Title A New Type of War-Related Pollution: Fiber-Optic Drone Tether Debris and War-Derived Polymer Microfibers
Author(s) Dmitry Nikolaenko
Affiliation Pollution and Diseases
Country Czech Republic, RSA, Ukraine
Contribution type Conceptual paper
Thematic area • War and Soil Systems
Conference framework connection • Analytical Track AT-01 — provisional title to be defined• Analytical Track AT-02 — provisional title to be defined• Analytical Track AT-03 — provisional title to be defined• Analytical Track AT-04 — provisional title to be defined• Analytical Track AT-05 — provisional title to be defined• Analytical Track AT-06 — provisional title to be defined• Analytical Track AT-07 — provisional title to be defined
Abstract Contemporary drone warfare is creating environmental materials that do not fit established categories of military debris or conventional plastic pollution. This paper introduces fiber-optic drone tether debris (FODTD) as a new source-category of war-related contamination. Fiber-optic-guided drones use long polymer-coated optical tethers to resist electronic warfare and signal jamming. After use, loss, or destruction, these tethers may remain dispersed across soils, vegetation, agricultural fields, peri-urban areas, and post-conflict landscapes. The paper argues that FODTD should be treated not as incidental battlefield litter, but as a distinct environmental object. Its significance lies less in acute toxicity than in persistence, filamentous morphology, diffuse spatial distribution, and long-term interaction with soils, vegetation, land use, and co-occurring contaminants. The paper also introduces the concept of war-derived polymer microfibers (WDPM), understood as possible micro-scale transformation products of weathered and fragmented drone tethers. Ukraine provides an early large-scale setting for observing this emerging contamination pathway. Recognizing FODTD and WDPM is important for visual mapping, material characterization, soil and vegetation sampling, environmental monitoring, and post-conflict land recovery planning.

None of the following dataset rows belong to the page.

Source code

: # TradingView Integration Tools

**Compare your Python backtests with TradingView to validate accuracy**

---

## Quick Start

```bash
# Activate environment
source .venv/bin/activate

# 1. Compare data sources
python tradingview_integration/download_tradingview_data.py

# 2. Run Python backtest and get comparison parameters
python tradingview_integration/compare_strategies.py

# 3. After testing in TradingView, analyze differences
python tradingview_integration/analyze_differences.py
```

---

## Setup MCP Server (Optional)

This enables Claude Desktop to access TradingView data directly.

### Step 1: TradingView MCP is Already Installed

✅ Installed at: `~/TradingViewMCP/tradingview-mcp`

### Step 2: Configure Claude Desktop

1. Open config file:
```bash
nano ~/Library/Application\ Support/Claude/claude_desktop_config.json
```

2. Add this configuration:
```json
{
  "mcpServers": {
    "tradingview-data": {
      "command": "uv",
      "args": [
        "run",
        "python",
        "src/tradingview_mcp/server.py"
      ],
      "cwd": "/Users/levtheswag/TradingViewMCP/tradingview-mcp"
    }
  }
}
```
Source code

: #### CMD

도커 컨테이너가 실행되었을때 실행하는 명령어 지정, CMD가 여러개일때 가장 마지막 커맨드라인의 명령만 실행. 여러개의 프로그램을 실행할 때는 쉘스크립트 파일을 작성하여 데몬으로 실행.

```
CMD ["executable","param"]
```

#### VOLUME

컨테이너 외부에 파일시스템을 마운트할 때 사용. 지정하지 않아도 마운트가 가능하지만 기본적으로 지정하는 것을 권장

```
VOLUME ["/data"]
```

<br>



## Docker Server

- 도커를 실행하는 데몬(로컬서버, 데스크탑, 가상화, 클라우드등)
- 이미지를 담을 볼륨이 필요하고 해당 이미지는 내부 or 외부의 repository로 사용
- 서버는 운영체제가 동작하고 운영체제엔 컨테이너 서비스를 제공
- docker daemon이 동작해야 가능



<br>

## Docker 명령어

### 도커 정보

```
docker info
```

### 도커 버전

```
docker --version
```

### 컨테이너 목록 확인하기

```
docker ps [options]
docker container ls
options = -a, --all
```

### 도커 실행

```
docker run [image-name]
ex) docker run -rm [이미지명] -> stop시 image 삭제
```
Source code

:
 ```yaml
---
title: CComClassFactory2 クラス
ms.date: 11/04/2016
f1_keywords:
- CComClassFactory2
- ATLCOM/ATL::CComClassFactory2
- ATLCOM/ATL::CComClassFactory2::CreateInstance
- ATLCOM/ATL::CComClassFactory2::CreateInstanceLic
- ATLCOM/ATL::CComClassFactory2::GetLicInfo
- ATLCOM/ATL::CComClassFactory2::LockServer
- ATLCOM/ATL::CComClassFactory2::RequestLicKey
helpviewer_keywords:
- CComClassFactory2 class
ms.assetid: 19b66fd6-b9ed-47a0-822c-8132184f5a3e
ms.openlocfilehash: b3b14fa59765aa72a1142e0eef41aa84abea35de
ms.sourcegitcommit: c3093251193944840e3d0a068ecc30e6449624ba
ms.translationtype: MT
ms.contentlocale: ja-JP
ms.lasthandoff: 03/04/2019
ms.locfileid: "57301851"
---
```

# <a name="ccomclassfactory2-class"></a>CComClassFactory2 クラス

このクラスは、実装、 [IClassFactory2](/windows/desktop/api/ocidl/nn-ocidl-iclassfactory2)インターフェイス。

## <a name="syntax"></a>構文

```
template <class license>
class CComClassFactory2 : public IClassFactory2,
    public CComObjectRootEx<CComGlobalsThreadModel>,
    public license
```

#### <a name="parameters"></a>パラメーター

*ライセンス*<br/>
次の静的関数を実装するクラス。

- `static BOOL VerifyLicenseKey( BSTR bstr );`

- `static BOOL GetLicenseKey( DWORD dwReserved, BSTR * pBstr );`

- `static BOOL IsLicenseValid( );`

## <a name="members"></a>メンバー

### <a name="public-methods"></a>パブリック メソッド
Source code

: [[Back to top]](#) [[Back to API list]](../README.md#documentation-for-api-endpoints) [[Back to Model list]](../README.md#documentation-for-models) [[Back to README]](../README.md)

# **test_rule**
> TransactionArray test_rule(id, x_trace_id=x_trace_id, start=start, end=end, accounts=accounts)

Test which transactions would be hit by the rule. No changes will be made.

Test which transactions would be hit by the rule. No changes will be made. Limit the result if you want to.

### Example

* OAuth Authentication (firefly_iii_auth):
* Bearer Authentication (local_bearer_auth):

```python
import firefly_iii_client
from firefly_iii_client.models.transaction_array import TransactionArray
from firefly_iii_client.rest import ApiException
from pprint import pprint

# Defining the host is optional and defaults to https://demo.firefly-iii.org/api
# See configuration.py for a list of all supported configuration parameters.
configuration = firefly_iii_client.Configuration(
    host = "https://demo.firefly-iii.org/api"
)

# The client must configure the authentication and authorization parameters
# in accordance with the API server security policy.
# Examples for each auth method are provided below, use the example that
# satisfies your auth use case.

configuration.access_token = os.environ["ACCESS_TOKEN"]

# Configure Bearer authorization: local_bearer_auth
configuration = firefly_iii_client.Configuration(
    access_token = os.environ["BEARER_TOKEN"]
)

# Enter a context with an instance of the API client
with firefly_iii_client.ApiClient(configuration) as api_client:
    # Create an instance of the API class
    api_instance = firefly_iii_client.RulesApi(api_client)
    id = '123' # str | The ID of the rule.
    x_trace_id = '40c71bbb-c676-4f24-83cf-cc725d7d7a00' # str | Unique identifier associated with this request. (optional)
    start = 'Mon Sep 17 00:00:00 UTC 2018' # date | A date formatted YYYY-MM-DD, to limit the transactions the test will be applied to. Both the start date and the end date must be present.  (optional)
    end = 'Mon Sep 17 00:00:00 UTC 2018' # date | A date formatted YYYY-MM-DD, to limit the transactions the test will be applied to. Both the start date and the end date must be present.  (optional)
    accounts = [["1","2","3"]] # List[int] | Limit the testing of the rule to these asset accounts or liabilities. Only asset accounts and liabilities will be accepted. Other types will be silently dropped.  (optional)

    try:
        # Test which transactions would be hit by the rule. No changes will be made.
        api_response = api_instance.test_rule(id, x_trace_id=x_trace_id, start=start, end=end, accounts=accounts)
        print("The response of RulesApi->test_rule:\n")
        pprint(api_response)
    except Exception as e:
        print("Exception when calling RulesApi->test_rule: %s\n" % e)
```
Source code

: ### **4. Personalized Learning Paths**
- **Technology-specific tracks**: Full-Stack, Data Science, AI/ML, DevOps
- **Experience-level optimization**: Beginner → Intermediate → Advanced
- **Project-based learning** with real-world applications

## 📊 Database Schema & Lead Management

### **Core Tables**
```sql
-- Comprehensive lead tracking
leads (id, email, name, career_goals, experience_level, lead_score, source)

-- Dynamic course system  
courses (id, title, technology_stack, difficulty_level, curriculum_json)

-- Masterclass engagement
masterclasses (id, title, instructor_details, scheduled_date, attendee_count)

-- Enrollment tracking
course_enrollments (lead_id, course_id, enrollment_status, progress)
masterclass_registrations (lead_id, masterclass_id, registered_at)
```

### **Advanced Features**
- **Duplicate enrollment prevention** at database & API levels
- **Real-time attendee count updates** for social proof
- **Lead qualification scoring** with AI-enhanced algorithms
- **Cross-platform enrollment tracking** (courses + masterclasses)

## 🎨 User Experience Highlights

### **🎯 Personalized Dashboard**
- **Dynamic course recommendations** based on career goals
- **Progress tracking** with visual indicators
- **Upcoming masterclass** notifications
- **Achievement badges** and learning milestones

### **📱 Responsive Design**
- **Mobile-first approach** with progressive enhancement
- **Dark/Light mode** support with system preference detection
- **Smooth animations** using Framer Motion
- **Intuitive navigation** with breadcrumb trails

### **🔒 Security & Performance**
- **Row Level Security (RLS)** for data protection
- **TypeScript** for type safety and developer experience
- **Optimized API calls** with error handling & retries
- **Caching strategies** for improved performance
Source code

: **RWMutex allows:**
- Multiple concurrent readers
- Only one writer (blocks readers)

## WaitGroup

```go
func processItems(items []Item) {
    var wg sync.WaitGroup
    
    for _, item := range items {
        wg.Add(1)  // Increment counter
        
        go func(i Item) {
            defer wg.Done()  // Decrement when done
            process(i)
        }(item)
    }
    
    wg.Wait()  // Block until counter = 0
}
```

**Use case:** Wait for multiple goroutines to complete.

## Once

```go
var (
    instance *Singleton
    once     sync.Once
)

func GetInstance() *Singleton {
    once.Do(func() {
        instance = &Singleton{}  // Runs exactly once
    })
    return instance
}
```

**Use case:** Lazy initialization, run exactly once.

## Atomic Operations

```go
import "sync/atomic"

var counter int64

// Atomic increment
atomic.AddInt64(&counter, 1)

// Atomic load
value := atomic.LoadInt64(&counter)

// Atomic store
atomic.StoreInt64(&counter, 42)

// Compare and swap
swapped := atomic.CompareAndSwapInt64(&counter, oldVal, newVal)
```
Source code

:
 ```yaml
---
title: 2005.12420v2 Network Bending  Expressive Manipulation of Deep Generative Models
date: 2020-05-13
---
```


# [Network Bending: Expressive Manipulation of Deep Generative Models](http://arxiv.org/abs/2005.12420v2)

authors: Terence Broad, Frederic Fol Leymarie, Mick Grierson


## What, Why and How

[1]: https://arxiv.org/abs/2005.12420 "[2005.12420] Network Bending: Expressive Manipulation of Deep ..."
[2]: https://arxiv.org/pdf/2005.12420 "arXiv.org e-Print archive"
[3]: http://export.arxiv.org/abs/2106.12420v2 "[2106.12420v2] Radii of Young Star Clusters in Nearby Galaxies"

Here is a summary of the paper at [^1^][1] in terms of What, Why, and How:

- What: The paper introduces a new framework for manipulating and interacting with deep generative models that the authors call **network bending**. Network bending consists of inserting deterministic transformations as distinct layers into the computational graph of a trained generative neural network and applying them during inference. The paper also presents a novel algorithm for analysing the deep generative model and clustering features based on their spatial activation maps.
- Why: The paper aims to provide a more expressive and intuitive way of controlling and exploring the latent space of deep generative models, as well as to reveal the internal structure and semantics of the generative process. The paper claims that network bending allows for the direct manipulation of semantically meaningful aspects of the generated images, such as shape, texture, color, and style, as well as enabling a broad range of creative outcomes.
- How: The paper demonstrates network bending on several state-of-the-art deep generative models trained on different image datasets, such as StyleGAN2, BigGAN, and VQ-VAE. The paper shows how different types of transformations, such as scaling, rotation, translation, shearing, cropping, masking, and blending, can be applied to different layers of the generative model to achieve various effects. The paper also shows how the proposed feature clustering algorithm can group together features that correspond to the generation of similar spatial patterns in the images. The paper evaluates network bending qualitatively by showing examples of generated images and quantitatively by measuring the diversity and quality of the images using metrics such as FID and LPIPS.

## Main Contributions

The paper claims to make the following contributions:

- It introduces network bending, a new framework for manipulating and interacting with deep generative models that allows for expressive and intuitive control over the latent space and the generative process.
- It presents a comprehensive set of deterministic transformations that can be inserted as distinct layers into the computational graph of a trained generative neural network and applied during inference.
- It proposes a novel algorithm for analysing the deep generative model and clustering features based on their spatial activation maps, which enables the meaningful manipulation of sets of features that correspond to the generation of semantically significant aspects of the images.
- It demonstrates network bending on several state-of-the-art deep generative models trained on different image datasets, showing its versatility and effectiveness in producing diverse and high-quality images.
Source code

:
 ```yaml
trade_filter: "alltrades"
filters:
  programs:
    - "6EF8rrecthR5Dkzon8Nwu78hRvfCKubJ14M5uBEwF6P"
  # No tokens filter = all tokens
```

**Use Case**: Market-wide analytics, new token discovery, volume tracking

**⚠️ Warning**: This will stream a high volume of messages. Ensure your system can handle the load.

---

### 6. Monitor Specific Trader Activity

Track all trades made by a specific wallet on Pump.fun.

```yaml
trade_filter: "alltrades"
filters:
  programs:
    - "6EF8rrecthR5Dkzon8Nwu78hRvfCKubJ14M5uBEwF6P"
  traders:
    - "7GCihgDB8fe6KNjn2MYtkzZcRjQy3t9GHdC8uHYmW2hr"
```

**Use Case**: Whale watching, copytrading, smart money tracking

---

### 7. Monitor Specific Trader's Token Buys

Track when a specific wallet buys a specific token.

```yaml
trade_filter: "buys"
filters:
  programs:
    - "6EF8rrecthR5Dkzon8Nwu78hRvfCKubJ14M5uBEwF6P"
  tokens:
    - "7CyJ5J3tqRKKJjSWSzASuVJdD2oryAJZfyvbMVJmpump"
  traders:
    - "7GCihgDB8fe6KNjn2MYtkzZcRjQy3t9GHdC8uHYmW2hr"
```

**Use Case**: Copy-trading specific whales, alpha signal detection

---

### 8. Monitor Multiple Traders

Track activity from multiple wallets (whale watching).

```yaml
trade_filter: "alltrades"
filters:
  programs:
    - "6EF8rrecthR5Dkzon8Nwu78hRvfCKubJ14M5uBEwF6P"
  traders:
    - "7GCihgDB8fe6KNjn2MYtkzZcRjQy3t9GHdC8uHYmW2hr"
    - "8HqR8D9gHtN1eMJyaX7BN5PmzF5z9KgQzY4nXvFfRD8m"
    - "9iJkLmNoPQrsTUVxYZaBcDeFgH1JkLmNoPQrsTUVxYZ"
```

Key points ● Fiber-optic-guided drone warfare produces a new filamentous source-category of war-related environmental contamination: fiber-optic drone tether debris (FODTD).● The environmental relevance of FODTD lies less in acute toxicity than in persistence, linear morphology, spatial dispersion, and physical interaction with soils, vegetation, land use, and co-occurring contaminants.● Weathering and fragmentation of FODTD may generate war-derived polymer microfibers (WDPM), creating a long-term contamination pathway that requires dedicated monitoring and post-conflict assessment protocols.
Keywords fiber-optic drone tether debris; FODTD; war-derived polymer microfibers; WDPM; drone warfare; war-related pollution; filamentous contamination; soil contamination; microplastics; post-conflict landscapes; Ukraine; war ecology; environmental monitoring
Main discussion question How should environmental science, soil science, and post-conflict assessment frameworks recognize and monitor new forms of war-related pollution generated by contemporary drone technologies, particularly fiber-optic drone tether debris and its possible transformation into war-derived polymer microfibers?
OJS publication link https://pollution-diseases-ojs.org/index.php/pd/article/view/22
Note. Analytical TracksIn addition to the main thematic areas, the conference programme will include several cross-cutting analytical tracks. These tracks will be defined during the preparation of the programme, based on the submitted abstracts and the emerging links between presentations.At the preliminary stage, abstracts may be assigned to provisional analytical tracks marked as AT-01 to AT-07. Final track titles will be announced after the Scientific Committee has reviewed the submitted materials.